BOOKS: Leadership in War: Andrew Roberts

Dec. 11—In "Leadership in War: Essential Lessons from Those Who Made History," historian Andrew Roberts offers a series of concise essays profiling various leaders whose successes or failures in war demonstrate qualities of leadership to follow and ones to discard respectively.

The concise insights and brevity of narrative here are breathtaking and surprising given Roberts' better known works such as massive bestselling biographies on Napoleon Bonaparte and Winston Churchill (who are both included in this much slimmer volume).
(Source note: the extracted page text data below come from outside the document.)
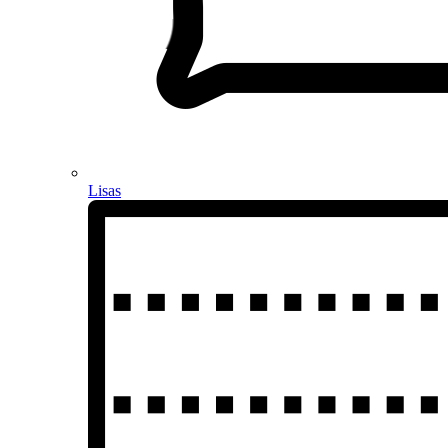
Lisas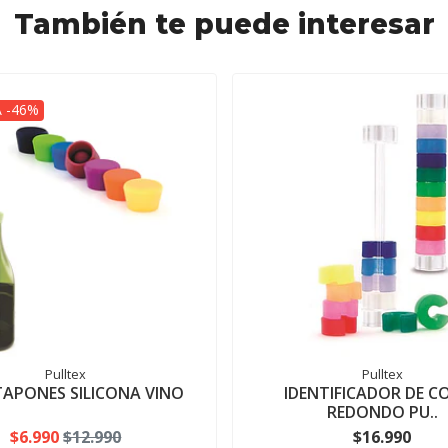
También te puede interesar
 -46%
Pulltex
Pulltex
 TAPONES SILICONA VINO
IDENTIFICADOR DE C
REDONDO PU..
$6.990
$12.990
$16.990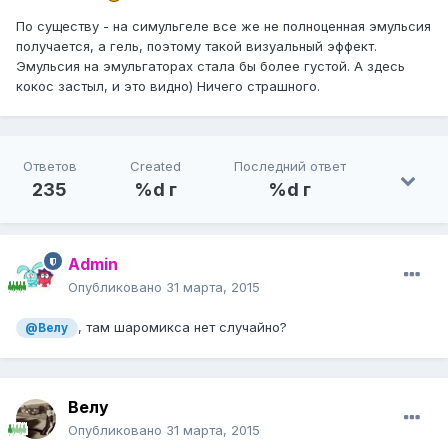
По существу - на симульгеле все же не полноценная эмульсия
получается, а гель, поэтому такой визуальный эффект.
Эмульсия на эмульгаторах стала бы более густой. А здесь
кокос застыл, и это видно) Ничего страшного.
Ответов
Created
Последний ответ
235
%d г
%d г
Admin
Опубликовано
31 марта, 2015
, там шаромикса нет случайно?
@Велу
Велу
Опубликовано
31 марта, 2015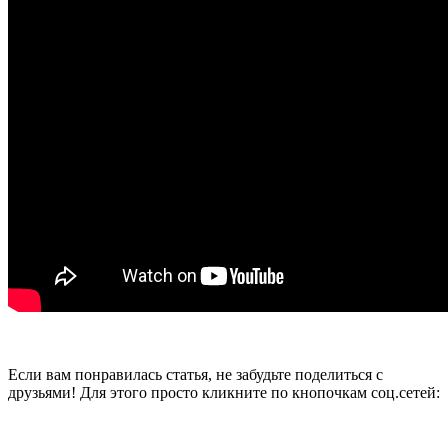
Если вам понравилась статья, не забудьте поделиться с
друзьями! Для этого просто кликните по кнопочкам соц.сетей:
In addition to Churchill and Napoleon, Roberts profiles Horatio Nelson, Adolf Hitler, Joseph Stalin, George C. Marshall, Charles de Gaulle, Dwight D. Eisenhower and Margaret Thatcher.

He concludes with a look at "the leadership paradigm" which compares personality traits and achievements and failures of these individuals along with other people from history that one could argue should be included in his list of profiles.

Granted, the majority of people profiled are either European or American, mostly men, and most from the past century, though he does mention military leaders from other eras and locales in the conclusion.

Still, with his astute eye for detail and storytelling, Roberts has penned a fascinating book with profiles that adhere to the grim Churchill adage of "the story of the human race is war."